ASSIGNMENT: For this exercise, copy each line of the records that contains the word "anniversaire".

TASK MATERIAL:

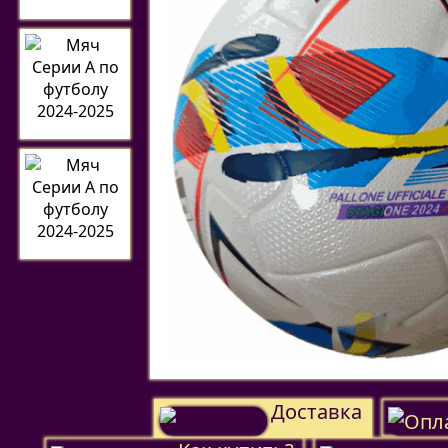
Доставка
--
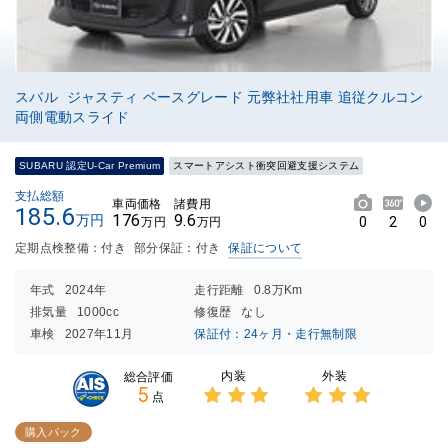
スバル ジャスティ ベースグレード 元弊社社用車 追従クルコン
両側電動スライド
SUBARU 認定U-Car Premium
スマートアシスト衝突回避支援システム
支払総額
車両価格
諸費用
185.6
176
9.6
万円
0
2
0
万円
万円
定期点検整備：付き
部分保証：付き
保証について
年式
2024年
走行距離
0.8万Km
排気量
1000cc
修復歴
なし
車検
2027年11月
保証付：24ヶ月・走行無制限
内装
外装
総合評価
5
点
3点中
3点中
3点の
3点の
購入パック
---
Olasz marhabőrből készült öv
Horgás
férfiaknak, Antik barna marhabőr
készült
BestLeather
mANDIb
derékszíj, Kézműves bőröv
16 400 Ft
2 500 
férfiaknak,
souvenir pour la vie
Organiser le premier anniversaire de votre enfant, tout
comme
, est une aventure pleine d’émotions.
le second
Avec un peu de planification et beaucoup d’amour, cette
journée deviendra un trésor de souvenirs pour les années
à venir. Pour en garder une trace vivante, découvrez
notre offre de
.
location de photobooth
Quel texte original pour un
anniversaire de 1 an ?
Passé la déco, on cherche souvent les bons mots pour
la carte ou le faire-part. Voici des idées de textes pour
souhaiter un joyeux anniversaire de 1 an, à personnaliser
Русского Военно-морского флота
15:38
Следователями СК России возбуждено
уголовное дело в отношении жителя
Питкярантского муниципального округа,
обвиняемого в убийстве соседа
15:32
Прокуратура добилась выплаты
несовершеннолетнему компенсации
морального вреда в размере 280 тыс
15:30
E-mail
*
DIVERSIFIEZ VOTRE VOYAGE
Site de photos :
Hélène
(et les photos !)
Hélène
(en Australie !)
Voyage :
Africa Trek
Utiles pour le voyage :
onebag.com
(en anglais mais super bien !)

YOUR RESPONSE:
Organiser le premier anniversaire de votre enfant, tout
anniversaire de 1 an ?
souhaiter un joyeux anniversaire de 1 an, à personnaliser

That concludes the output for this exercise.